RISHI SUNAK EXTENDS THE FURLOUGH SCHEME

Last year, hours after the BoE ramped up monetary policy; Chancellor Rishi Sunak informed the UK that the furlough scheme would be extended until March-end 2021.

The scheme, which had been gradually wound down and expected to expire last October, is being extended even further to the end of September. The furlough scheme allows employees to receive 80% of their usual salary for hours not worked, capped at GBP 2,500 a month.

Mr Sunak also guaranteed GBP 2BN worth of additional funding for the UK’s devolved nations – Northern Ireland, Wales and Scotland, to provide better certainty and support for businesses and employees across the United Kingdom.

Meanwhile, self-employed workers will benefit from a fourth grant scheme covering the April – May period, which is worth 80% of average trading profits, capped at a maximum of GBP 7,500. A fifth grant will then become available for the period May – September.

However, by extending the furlough scheme and boosting other measures, some have interpreted this as an indication that the lockdown will be imposed for longer than what Boris Johnson outlined in his roadmap.

Although it is evident that firms and businesses need extra support to make it through the Spring, “for many, the furlough extension means the state of ‘suspended animation’ will continue for much longer,” says Rachael Griffin, Quilter tax expert.

The increase in government spending will also add to the country’s snowballing debt which has already exceeded GBP 200TN, which is likely to weigh on pound Sterling (GBP) sentiment.

Brexit - UK-US trade deal

GBP/USD outlook: uncertainty over UK/US trade deal

Throughout last year’s presidential election, the British pound to US dollar (GBP/USD) and British pound to euro (GBP/EUR) exchange rate reacted heavily during developments. Joe Biden’s win fuelled demand for the US dollar (USD) and created an overall positive market sentiment.

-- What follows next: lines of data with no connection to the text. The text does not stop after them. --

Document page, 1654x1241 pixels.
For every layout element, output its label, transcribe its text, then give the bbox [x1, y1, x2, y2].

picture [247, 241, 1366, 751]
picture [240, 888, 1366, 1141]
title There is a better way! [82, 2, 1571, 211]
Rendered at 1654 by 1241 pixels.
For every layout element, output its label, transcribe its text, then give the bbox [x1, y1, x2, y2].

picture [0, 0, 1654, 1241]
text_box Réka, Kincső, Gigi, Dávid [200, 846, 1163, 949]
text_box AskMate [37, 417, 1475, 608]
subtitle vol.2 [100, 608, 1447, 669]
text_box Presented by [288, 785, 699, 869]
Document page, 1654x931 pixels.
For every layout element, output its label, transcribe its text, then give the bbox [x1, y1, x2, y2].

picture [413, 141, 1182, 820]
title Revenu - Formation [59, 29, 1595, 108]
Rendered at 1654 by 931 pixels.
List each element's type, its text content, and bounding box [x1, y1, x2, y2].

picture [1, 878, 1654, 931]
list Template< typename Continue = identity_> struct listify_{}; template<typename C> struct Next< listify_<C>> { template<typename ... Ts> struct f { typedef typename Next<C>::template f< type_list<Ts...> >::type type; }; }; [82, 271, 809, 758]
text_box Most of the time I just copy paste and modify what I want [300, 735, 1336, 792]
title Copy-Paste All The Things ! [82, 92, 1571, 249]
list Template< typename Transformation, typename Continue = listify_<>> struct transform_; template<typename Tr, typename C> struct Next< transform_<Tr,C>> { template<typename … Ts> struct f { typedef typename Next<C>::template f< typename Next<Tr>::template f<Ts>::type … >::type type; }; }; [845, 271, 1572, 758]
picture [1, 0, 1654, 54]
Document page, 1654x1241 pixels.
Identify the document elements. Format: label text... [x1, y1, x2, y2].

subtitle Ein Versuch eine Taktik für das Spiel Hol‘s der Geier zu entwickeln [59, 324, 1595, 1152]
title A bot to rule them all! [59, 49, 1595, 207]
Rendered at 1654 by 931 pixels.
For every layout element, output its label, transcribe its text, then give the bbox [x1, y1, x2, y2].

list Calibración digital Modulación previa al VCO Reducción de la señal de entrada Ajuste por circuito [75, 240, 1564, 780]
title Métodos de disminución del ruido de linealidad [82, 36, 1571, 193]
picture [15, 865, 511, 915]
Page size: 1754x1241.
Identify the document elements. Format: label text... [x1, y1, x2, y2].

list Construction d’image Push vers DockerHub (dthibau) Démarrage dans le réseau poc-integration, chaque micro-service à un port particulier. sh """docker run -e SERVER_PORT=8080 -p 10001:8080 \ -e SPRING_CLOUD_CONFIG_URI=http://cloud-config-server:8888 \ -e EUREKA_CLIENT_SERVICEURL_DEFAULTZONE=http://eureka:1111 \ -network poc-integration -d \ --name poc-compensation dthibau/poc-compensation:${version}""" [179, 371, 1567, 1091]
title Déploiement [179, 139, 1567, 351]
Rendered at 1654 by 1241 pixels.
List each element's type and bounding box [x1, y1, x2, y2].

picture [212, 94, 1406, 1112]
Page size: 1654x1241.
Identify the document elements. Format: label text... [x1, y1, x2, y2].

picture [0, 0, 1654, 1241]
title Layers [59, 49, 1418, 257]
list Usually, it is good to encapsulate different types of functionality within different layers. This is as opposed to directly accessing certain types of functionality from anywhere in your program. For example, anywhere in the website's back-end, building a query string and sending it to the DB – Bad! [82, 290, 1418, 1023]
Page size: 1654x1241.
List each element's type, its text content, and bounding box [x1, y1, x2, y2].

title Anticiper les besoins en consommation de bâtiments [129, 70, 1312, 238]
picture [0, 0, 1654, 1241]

However, the outlook for the pound to US dollar (GBP/USD) remains uncertain as Biden’s presidency continues to cast a shadow over whether the UK can secure a trade deal with the US, given Biden’s opposition to Brexit.

Boris Johnson had recently hoped for a ‘quick trade deal’ with the US, but the President soon put the brakes on negotiations, as Chief Trade Counsel, Katherine Tai, stated that there would need to be a review of developments.

However, yesterday it was confirmed that the US would temporarily remove tariffs on a variety of goods exported from the UK to the US. The Prime Minister commented “from Scotch Whisky distillers to Stilton-makers, businesses across the UK will benefit from the US decision today to suspend tariffs in this dispute. It shows what the UK can do as an independent trading nation, striking deals that back our businesses and support free and fair trade.”

The move is undoubtedly a positive step in terms of US/UK trade, as Mr Johnson vowed to continue to build on the future of the country’s trading relationship.